Looks like pretty much all the options are going to require
bookkeeping, hackery, or both. Even my stack copying suggestion has
restrictions on stack size.

My method has no restriction, and I do have a decorator keyword for
the actor function that always causes a new stack to be created at
that point as well (good for if a function may use a lot of stack
space, but be called rarely, like an alloca'd known-size array). The
only real limit is system memory.

That's a handy idea. This technique reminds me of Orc, if you haven't
seen it you should check it out: http://orc.csres.utexas.edu/

I had not, thanks for the link, will look it over shortly.

Funny you should mention this. I've spent the better part of the last
few weeks trying to get a CAS solution to be rock-solid. Then, it
turns out I could make a locky solution that performed similarly to
the CAS solution by using tiny (2-3 instructions) locked areas. If
you look through Art of Multiprocessor Programming, you'll see that a
lot of the solutions use multiple CAS's per action. As best I can
tell, if you CAS more than twice per task, you're starting to get into
the area of tiny locks performance-wise (at least on Intel platforms).

The only places that such things are ever needed is when something is
pushed onto a queue. In this pattern no memory is nor can be aliased
by any other Actor, so things stay very self-contained, so the only
synchronization necessary is when pushing something onto a list, which
should require only one atomic CAS. I have not yet ran into anything
that needed more (although it is possible, the language is no where
near finished yet, need some free time again for that)

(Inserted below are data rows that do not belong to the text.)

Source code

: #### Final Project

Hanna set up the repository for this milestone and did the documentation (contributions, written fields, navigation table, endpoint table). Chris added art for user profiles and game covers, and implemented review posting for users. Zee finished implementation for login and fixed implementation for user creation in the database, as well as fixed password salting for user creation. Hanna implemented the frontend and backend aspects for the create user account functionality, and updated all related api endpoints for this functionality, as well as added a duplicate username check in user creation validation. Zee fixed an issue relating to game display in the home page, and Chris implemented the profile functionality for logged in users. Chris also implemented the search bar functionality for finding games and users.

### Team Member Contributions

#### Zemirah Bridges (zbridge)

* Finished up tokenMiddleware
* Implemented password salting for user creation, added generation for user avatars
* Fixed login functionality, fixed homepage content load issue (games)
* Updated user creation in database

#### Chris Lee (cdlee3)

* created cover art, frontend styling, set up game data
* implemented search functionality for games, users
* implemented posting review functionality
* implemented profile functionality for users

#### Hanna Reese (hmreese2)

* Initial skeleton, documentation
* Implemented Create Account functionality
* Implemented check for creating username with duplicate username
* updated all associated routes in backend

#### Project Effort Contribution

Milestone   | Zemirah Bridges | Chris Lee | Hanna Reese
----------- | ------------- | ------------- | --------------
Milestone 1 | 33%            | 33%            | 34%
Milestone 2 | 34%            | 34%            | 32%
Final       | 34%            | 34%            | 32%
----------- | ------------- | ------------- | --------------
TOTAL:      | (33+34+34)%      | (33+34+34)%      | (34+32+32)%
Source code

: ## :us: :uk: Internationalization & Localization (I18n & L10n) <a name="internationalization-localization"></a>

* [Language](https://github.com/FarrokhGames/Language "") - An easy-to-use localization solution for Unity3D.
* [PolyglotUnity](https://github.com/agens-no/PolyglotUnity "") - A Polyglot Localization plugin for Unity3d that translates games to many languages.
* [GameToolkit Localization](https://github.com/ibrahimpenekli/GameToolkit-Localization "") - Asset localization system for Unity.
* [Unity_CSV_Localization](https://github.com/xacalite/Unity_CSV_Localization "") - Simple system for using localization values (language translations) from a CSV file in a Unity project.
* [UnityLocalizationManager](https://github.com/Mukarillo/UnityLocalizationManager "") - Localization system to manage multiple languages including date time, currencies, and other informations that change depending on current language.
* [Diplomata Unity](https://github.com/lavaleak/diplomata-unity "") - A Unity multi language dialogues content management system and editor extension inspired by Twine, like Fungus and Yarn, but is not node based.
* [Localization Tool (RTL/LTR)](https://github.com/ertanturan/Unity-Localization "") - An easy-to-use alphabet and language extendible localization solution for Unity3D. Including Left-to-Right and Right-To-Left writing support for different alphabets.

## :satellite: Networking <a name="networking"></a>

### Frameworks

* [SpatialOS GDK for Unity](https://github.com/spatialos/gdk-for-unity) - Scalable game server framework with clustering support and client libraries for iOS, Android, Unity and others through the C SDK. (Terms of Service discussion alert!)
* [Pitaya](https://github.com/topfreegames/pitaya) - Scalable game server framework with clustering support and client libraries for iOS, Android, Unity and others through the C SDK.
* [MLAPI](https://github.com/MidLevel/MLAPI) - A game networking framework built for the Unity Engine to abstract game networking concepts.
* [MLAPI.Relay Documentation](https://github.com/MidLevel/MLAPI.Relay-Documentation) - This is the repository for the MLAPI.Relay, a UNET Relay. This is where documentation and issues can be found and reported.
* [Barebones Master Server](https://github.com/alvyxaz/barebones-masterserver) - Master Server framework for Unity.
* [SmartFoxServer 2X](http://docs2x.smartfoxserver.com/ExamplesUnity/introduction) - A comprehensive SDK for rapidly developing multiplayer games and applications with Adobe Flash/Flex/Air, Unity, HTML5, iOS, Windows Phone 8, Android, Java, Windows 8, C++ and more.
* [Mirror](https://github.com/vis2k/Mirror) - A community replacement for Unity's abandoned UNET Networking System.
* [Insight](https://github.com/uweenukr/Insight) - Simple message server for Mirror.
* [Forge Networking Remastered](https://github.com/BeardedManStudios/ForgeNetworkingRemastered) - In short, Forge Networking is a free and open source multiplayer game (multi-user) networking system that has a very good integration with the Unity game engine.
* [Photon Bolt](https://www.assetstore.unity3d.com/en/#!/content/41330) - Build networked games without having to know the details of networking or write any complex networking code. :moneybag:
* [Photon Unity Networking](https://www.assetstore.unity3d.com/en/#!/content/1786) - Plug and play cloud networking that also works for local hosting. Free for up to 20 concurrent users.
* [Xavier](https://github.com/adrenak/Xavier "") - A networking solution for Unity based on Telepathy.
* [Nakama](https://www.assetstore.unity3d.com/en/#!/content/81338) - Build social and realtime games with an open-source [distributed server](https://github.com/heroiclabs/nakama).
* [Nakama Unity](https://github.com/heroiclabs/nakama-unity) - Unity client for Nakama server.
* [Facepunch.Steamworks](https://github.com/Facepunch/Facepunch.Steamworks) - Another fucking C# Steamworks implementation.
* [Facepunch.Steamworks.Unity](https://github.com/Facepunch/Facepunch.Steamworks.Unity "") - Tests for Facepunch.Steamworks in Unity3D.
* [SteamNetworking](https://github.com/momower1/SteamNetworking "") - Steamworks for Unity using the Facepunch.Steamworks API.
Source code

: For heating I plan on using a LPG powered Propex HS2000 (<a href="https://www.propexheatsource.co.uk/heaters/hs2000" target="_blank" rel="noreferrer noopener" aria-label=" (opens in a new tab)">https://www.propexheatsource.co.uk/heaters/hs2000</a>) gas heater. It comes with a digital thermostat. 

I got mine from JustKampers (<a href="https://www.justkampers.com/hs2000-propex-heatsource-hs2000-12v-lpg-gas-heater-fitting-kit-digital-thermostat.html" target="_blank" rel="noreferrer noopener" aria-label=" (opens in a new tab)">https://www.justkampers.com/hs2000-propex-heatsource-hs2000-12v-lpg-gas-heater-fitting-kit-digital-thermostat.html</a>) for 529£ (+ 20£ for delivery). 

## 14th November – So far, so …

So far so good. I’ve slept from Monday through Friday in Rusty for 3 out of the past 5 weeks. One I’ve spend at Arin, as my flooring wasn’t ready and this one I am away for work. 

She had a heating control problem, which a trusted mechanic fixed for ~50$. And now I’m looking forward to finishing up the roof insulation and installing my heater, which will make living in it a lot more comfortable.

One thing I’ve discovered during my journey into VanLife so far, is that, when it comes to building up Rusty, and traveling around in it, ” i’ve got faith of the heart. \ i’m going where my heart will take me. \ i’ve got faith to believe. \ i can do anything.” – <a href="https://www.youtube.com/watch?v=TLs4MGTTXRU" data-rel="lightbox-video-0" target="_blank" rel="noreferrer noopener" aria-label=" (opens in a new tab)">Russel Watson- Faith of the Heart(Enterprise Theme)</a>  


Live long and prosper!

On Thu, Apr 16, 2009 at 2:44 PM, Jonathan D. Turner
<jonathan.d.turner@gmail.com> wrote:> >From what you're telling me, as
far as LLVM is concerned there are

ways to do it manually, you just have to pick one that suits the
project. There aren't any automatic solutions, nor hooks to attach
your own. I admit, I assumed that might be the case since there isn't
any "standard" coroutine style.

The one thing I do wish so much is if you could specify your own
pre-allocated memory for the alloca instructions, then the passes that
raise alloca's to SSA and so forth would just work fine.